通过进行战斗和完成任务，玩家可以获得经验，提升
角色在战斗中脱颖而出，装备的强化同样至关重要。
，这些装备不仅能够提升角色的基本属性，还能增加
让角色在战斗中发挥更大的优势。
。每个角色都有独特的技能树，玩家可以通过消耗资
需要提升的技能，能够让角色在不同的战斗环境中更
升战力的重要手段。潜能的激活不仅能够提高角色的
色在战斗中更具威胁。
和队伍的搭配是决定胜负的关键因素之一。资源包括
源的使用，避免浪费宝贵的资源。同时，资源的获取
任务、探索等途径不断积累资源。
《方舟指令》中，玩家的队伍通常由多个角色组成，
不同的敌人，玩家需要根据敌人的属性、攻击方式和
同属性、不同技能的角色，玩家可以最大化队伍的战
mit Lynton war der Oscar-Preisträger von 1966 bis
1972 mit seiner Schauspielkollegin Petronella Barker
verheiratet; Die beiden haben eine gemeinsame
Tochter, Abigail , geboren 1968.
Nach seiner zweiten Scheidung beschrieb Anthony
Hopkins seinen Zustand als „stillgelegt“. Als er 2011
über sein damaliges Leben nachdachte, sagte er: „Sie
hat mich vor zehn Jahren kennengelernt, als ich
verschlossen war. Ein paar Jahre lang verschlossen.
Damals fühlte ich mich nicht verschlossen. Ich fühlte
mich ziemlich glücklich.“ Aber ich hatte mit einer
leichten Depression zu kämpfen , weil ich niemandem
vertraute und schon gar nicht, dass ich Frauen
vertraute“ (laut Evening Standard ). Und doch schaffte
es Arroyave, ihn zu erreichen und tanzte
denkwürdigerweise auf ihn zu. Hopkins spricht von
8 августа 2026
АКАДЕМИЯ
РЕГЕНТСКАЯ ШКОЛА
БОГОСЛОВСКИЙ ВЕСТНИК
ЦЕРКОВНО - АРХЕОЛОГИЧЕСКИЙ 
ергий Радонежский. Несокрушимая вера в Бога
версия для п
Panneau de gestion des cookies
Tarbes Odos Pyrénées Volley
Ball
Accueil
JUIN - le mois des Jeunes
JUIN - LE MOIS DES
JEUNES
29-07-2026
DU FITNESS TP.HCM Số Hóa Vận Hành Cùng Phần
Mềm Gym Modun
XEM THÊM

__________

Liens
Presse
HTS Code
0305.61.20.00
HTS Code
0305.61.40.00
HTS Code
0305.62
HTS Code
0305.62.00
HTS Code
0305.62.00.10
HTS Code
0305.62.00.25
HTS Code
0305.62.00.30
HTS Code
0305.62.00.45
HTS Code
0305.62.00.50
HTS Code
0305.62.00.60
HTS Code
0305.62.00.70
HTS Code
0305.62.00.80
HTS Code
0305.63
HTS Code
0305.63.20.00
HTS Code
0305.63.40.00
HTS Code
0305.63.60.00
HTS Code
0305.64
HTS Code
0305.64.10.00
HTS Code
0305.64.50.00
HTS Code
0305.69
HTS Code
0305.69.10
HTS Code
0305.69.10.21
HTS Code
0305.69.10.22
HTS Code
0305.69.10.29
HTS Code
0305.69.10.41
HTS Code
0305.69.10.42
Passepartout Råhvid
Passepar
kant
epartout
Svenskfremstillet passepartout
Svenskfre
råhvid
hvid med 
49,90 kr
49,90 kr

__________

WHAT THIS TASK INVOLVES: Every line in the listing that holds "nicht" belongs in the answer.

COMPLETED TASK:
Damals fühlte ich mich nicht verschlossen. Ich fühlte
vertraute und schon gar nicht, dass ich Frauen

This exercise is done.